ATAFUTI was a double blind, placebo controlled, factorial randomised trial of Uva ursi and open pragmatic trial of ibuprofen advice. Adult women presenting with a suspected lower urinary infection who were prepared to accept a delayed prescription for antibiotics were recruited in primary care. Participants were randomised to one of four groups - Uva ursi + Advice to take ibuprofen; Uva ursi placebo + Advice to take ibuprofen: Uva ursi + No advice to take ibuprofen; Uva ursi placebo + No advice to take ibuprofen. All participants were issued with a prescription for delayed antibiotics. Participants were asked to take the study medication 3 times a day for three days or up to five days and to delay using their antibiotic prescription unless symptoms worsened.
Primary outcome: Symptom severity on days 2-4 from a self-completed symptom diary
Secondary outcome: Antibiotic use
A notes review was undertaken to look for re-consultations with a UTI in the 3 months following randomisation.

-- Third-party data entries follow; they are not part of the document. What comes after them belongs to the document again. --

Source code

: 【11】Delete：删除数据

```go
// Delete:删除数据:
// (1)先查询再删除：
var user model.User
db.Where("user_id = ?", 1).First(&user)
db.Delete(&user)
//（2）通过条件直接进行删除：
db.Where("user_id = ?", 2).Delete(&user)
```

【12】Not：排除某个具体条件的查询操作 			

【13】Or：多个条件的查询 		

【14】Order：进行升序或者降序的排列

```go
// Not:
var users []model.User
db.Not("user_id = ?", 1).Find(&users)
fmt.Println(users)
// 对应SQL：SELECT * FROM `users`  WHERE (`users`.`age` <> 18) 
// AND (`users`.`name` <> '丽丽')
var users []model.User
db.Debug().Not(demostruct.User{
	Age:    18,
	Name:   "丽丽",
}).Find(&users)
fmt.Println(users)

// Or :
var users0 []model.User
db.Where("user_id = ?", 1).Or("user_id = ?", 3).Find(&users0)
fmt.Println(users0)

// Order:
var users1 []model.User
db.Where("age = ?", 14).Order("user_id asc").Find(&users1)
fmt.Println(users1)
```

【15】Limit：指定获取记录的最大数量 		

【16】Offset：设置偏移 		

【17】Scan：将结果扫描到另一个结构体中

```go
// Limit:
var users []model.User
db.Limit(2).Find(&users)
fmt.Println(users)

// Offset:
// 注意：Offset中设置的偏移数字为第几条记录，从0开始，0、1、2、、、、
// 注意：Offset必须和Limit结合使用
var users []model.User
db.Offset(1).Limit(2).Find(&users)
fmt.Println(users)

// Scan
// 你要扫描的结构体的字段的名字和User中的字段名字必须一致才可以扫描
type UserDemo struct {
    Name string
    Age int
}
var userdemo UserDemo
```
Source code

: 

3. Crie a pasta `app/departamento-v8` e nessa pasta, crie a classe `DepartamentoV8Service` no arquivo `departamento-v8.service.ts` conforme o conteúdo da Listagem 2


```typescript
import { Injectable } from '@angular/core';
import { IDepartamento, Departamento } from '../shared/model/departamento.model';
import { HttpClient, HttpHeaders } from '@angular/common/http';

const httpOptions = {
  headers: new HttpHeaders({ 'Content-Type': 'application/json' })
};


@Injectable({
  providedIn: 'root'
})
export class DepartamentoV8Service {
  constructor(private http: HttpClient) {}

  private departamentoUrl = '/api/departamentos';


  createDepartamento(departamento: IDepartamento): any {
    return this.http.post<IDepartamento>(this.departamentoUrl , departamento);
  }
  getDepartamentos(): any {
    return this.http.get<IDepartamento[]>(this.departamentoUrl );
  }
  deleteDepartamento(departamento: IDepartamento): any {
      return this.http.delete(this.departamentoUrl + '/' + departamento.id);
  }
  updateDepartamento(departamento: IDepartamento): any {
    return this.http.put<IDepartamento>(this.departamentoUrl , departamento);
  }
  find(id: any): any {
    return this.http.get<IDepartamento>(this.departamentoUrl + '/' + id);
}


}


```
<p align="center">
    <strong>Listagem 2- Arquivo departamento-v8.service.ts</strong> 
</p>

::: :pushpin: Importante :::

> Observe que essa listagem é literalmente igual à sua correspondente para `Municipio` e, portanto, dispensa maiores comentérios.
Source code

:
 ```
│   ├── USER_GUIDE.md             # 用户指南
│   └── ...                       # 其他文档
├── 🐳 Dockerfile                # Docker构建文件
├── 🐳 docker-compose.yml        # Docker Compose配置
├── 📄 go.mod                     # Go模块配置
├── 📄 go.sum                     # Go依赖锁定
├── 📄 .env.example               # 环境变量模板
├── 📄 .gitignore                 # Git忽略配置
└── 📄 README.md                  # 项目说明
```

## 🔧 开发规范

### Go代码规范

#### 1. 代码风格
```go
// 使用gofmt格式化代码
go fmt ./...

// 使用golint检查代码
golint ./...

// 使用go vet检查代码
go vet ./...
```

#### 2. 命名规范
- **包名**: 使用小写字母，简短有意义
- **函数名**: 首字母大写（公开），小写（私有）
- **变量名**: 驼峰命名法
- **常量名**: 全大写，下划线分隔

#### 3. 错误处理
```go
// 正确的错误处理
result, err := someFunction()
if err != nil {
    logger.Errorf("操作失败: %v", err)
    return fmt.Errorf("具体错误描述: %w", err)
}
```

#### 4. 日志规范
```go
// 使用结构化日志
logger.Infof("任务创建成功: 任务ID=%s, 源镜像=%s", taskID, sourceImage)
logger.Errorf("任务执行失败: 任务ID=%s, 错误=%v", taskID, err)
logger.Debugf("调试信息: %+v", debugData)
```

Recruitment took place between August 2015 and October 2016 from 57 practices in England; 382 women were recruited and follow up will complete in February 2017.
Primary analysis results will be presented at the conference.
If the results are positive, this would have the potential to change practice and to promote the delayed strategy in primary care and further reduce antibiotic prescribing.